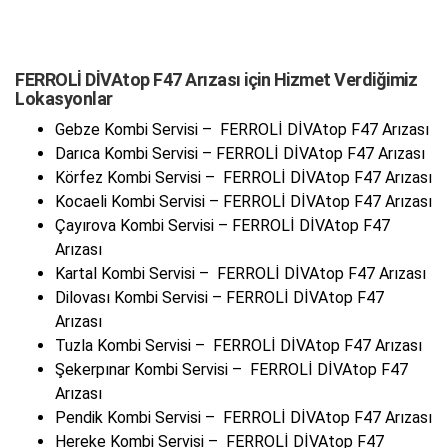
FERROLİ DİVAtop F47 Arızası için Hizmet Verdiğimiz
Lokasyonlar
Gebze Kombi Servisi – FERROLİ DİVAtop F47 Arızası
Darıca Kombi Servisi – FERROLİ DİVAtop F47 Arızası
Körfez Kombi Servisi – FERROLİ DİVAtop F47 Arızası
Kocaeli Kombi Servisi – FERROLİ DİVAtop F47 Arızası
Çayırova Kombi Servisi – FERROLİ DİVAtop F47
Arızası
Kartal Kombi Servisi – FERROLİ DİVAtop F47 Arızası
Dilovası Kombi Servisi – FERROLİ DİVAtop F47
Arızası
Tuzla Kombi Servisi – FERROLİ DİVAtop F47 Arızası
Şekerpınar Kombi Servisi – FERROLİ DİVAtop F47
Arızası
Pendik Kombi Servisi – FERROLİ DİVAtop F47 Arızası
Hereke Kombi Servisi – FERROLİ DİVAtop F47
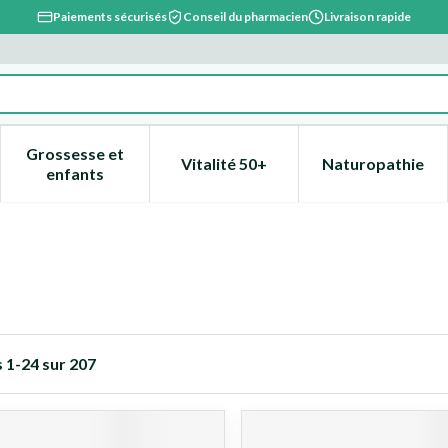
Paiements sécurisés
Conseil du pharmacien
Livraison rapide
Grossesse et
Vitalité 50+
Naturopathie
catégorie Beauté, soins et hygiène
e sous-menu pour la catégorie Régime, alimentation & vitami
Afficher le sous-menu pour la catégorie Grossesse
Afficher le sous-menu pour la 
Afficher l
enfants
s
1
-
24
sur
207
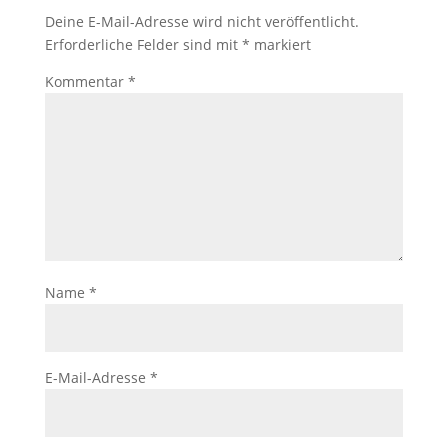
Deine E-Mail-Adresse wird nicht veröffentlicht.
Erforderliche Felder sind mit
*
markiert
Kommentar
*
Name
*
E-Mail-Adresse
*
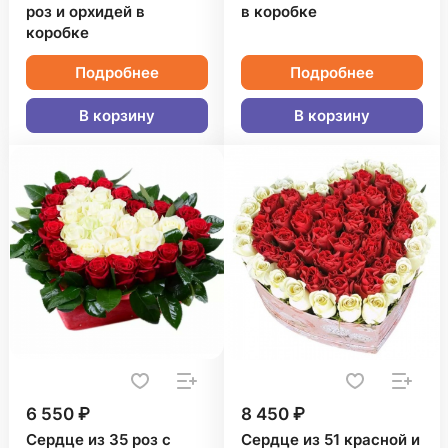
роз и орхидей в
в коробке
коробке
Подробнее
Подробнее
В корзину
В корзину
6 550 ₽
8 450 ₽
Сердце из 35 роз с
Сердце из 51 красной и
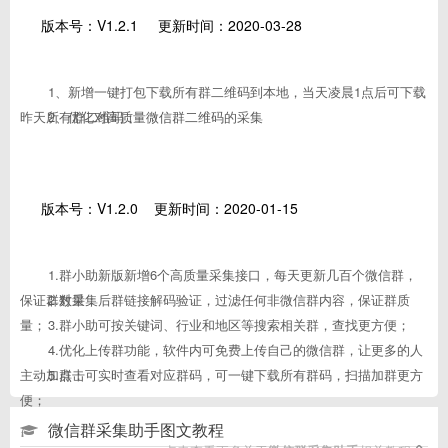
版本号：V1.2.1 更新时间：2020-03-28
1、新增一键打包下载所有群二维码到本地，当天凌晨1点后可下载
昨天所有群二维码；
2、优化对
高质量微信群二维码
的采集
版本号：V1.2.0 更新时间：2020-01-15
1.群小助新版新增6个高质量采集接口，每天更新几百个微信群，
保证群数量；
2.对采集后群链接解码验证，过滤任何非微信群内容，保证群质
量；
3.群小助可按关键词、行业和地区等搜索相关群，查找更方便；
4.优化上传群功能，软件内可免费上传自己的微信群，让更多的人
主动加群；
5.点击可实时查看对应群码，可一键下载所有群码，扫描加群更方
便；
微信群采集助手图文教程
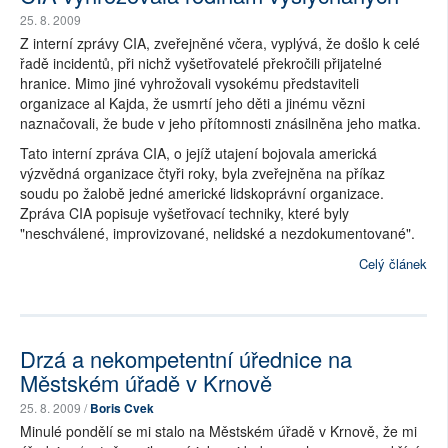
25. 8. 2009
Z interní zprávy CIA, zveřejněné včera, vyplývá, že došlo k celé
řadě incidentů, při nichž vyšetřovatelé překročili přijatelné
hranice. Mimo jiné vyhrožovali vysokému představiteli
organizace al Kajda, že usmrtí jeho děti a jinému vězni
naznačovali, že bude v jeho přítomnosti znásilněna jeho matka.
Tato interní zpráva CIA, o jejíž utajení bojovala americká
výzvědná organizace čtyři roky, byla zveřejněna na příkaz
soudu po žalobě jedné americké lidskoprávní organizace.
Zpráva CIA popisuje vyšetřovací techniky, které byly
"neschválené, improvizované, nelidské a nezdokumentované".
Celý článek
Drzá a nekompetentní úřednice na
Městském úřadě v Krnově
25. 8. 2009 /
Boris Cvek
Minulé pondělí se mi stalo na Městském úřadě v Krnově, že mi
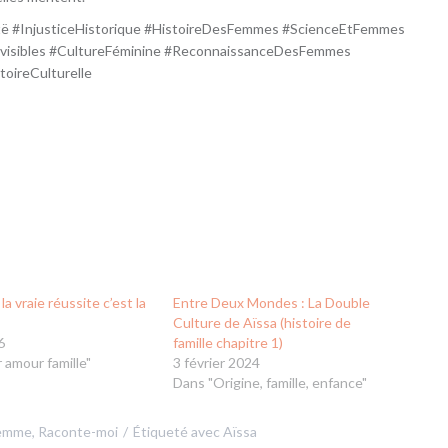
ë #InjusticeHistorique #HistoireDesFemmes #ScienceEtFemmes
visibles #CultureFéminine #ReconnaissanceDesFemmes
ireCulturelle
la vraie réussite c’est la
Entre Deux Mondes : La Double
Culture de Aïssa (histoire de
6
famille chapitre 1)
 amour famille"
3 février 2024
Dans "Origine, famille, enfance"
emme
,
Raconte-moi
Étiqueté avec
Aïssa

——

* What to produce
Write the entries out again exactly as they appear, with the pictures omitted.

* Output for this task
FERROLİ DİVAtop F47 Arızası için Hizmet Verdiğimiz
Lokasyonlar
Gebze Kombi Servisi – FERROLİ DİVAtop F47 Arızası
Darıca Kombi Servisi – FERROLİ DİVAtop F47 Arızası
Körfez Kombi Servisi – FERROLİ DİVAtop F47 Arızası
Kocaeli Kombi Servisi – FERROLİ DİVAtop F47 Arızası
Çayırova Kombi Servisi – FERROLİ DİVAtop F47
Arızası
Kartal Kombi Servisi – FERROLİ DİVAtop F47 Arızası
Dilovası Kombi Servisi – FERROLİ DİVAtop F47
Arızası
Tuzla Kombi Servisi – FERROLİ DİVAtop F47 Arızası
Şekerpınar Kombi Servisi – FERROLİ DİVAtop F47
Arızası
Pendik Kombi Servisi – FERROLİ DİVAtop F47 Arızası
Hereke Kombi Servisi – FERROLİ DİVAtop F47
Paiements sécurisés
Conseil du pharmacien
Livraison rapide
Grossesse et
Vitalité 50+
Naturopathie
catégorie Beauté, soins et hygiène
e sous-menu pour la catégorie Régime, alimentation & vitami
Afficher le sous-menu pour la catégorie Grossesse
Afficher le sous-menu pour la 
Afficher l
enfants
s
1
-
24
sur
207
Deine E-Mail-Adresse wird nicht veröffentlicht.
Erforderliche Felder sind mit
*
markiert
Kommentar
*
Name
*
E-Mail-Adresse
*
роз и орхидей в
в коробке
коробке
Подробнее
Подробнее
В корзину
В корзину
6 550 ₽
8 450 ₽
Сердце из 35 роз с
Сердце из 51 красной и
版本号：V1.2.1 更新时间：2020-03-28
1、新增一键打包下载所有群二维码到本地，当天凌晨1点后可下载
昨天所有群二维码；
2、优化对
高质量微信群二维码
的采集
版本号：V1.2.0 更新时间：2020-01-15
1.群小助新版新增6个高质量采集接口，每天更新几百个微信群，
保证群数量；
2.对采集后群链接解码验证，过滤任何非微信群内容，保证群质
量；
3.群小助可按关键词、行业和地区等搜索相关群，查找更方便；
4.优化上传群功能，软件内可免费上传自己的微信群，让更多的人
主动加群；
5.点击可实时查看对应群码，可一键下载所有群码，扫描加群更方
便；
微信群采集助手图文教程
25. 8. 2009
Z interní zprávy CIA, zveřejněné včera, vyplývá, že došlo k celé
řadě incidentů, při nichž vyšetřovatelé překročili přijatelné
hranice. Mimo jiné vyhrožovali vysokému představiteli
organizace al Kajda, že usmrtí jeho děti a jinému vězni
naznačovali, že bude v jeho přítomnosti znásilněna jeho matka.
Tato interní zpráva CIA, o jejíž utajení bojovala americká
výzvědná organizace čtyři roky, byla zveřejněna na příkaz
soudu po žalobě jedné americké lidskoprávní organizace.
Zpráva CIA popisuje vyšetřovací techniky, které byly
"neschválené, improvizované, nelidské a nezdokumentované".
Celý článek
Drzá a nekompetentní úřednice na
Městském úřadě v Krnově
25. 8. 2009 /
Boris Cvek
Minulé pondělí se mi stalo na Městském úřadě v Krnově, že mi
ë #InjusticeHistorique #HistoireDesFemmes #ScienceEtFemmes
visibles #CultureFéminine #ReconnaissanceDesFemmes
ireCulturelle
la vraie réussite c’est la
Entre Deux Mondes : La Double
Culture de Aïssa (histoire de
6
famille chapitre 1)
 amour famille"
3 février 2024
Dans "Origine, famille, enfance"
emme
,
Raconte-moi
Étiqueté avec
Aïssa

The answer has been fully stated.